The GOA group is the main supplier of electronic GO annotations to the GO Consortium. The group's annotation pipelines primarily use existing cross-references, keywords and Enzyme Commission (EC) numbers in UniProtKB entries and, by using ‘translation tables’ consisting of mappings between these external vocabularies and their equivalent GO terms, create GO annotations to the protein entries. Such translation tables are manually curated to ensure a high-accuracy is obtained from the created GO annotation set, and are passed over the UniProtKB database every 3 weeks in order to reflect any changes in the annotation work carried out by other annotation groups. Similar electronic methods are applied by UniProtKB/Swiss-Prot for HAMAP (High-quality Automated and Manual Annotation of microbial Proteomes) family rules (
8), and by InterPro (
9) for InterPro domains, whereby HAMAP rules or InterPro domains are assigned GO terms and the protein entries that either fall within these families or contain a mapped domain are automatically assigned the associated GO term(s).
These four mapping methods (UniProtKB/Swiss-Prot Keywords2GO, EC2GO, HAMAP2GO and InterPro2GO) have been applied to UniProtKB by the GOA group for many years. However, they must be continually maintained and checked to ensure that as changes to both the external resource and GO occur and as the number of proteins annotated by these methods increases, the GO annotation sets generated remain correct.
The nature of electronic annotation means that it can easily be applied to large numbers of protein entries, and because UniProtKB covers such a vast array of species, it follows that some of the less well-studied species can benefit from the addition of GO annotation to their proteins, which may well remain experimentally uncharacterized. In addition to this, there are some species which do not have a dedicated annotation effort and so may never be supplied with manual GO annotation. In UniProtKB there are currently 168 308 species (4 257 090 proteins) for which electronic annotation pipelines are the only source of GO annotation.
In this context the GOA group has recognized the need for additional automatic association of GO terms and so have expanded on their provision of electronic annotation pipelines.

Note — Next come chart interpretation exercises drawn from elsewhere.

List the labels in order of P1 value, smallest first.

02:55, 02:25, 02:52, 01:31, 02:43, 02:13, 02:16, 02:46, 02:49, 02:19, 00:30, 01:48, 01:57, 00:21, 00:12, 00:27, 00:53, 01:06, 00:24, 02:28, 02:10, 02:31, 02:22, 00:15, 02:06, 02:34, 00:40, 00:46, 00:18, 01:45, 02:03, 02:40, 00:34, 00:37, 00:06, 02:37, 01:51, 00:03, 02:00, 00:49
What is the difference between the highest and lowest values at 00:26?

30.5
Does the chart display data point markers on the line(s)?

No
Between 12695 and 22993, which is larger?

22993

One such development has been in collaboration with the Swiss Institute of Bioinformatics, where a new GO mapping table has been created to exploit annotations made in UniProtKB Subcellular Location annotation lines. To date, 92% of subcellular location terms from the Comment (CC) lines of UniProtKB entries have now been manually mapped to GO terms, providing an additional 587 074 new cellular component GO annotations.

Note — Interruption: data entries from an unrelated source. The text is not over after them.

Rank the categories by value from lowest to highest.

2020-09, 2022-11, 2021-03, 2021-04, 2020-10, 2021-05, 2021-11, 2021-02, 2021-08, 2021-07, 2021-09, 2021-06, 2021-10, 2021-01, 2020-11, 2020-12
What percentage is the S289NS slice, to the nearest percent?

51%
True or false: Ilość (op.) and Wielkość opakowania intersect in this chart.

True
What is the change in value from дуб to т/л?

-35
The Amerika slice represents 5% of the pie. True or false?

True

The mapping of external resources to equivalent GO terms has been gradually developed so that GOA uses mappings from over 14 450 external terms, which has produced more than 30 million annotations from the UniProtKB over the last four years (a 9-fold increase).
GOA also introduced a complementary electronic GO annotation method in December 2006, in collaboration with the Ensembl Compara group, which applies comparative genomics data to propagate annotations to non-model organism species (
7) (). In this pipeline, one-to-one and apparent one-to-one orthology data from Compara has been used to project manual GO terms from a source species (currently one of human, mouse, rat, Xenopus, Drosophila or zebrafish) into one or more target species. Currently 38 different species benefit from this annotation pipeline (including Xenopus, Macaque and Tetraodon), many of which are non-model organism species with few other annotations available. The Ensembl Compara pipeline currently produces over 147 000 GO annotations for more than 35 000 proteins (GOA release, September 2008).

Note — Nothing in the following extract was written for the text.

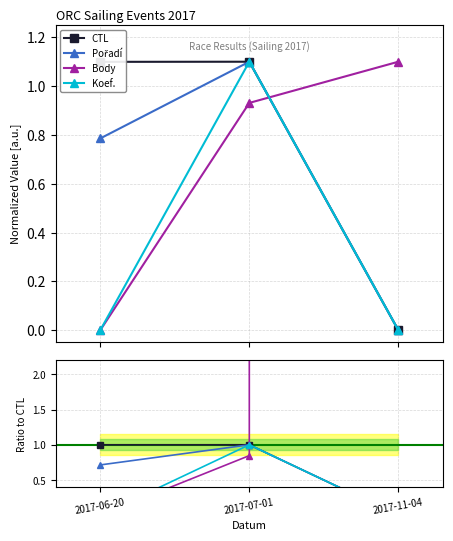

At which category does the chart reach its peak across all series?

2017-11-04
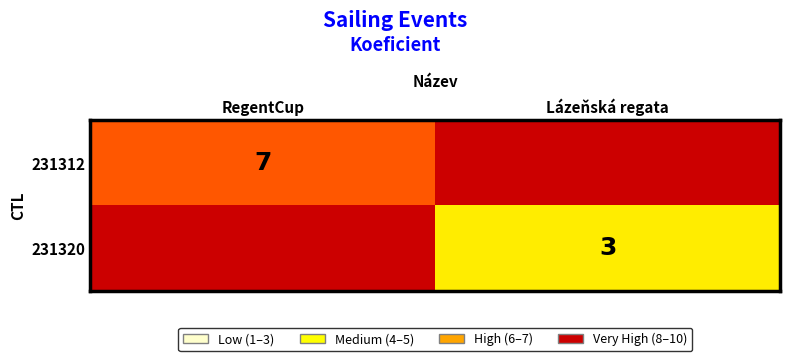

Which series has the widest spread of values?

231312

Electronic annotations are updated every 3 weeks, as part of the release process, and procedures are checked automatically for obsolete GO terms or secondary protein accessions/GO identifiers on a weekly basis as well as at release time. Each electronic annotation can be identified by the ‘IEA’ (Inferred from Electronic Annotation) evidence code, and the specific methods applied to generate an electronic GO annotation can be identified by their distinct ‘GO Reference’ identifier, which links to a full description of each method on the GO Consortium's web site (ftp://ftp.geneontology.org/go/doc/GO.references) (see for details on each GOA-supplied GO_REF identifiers).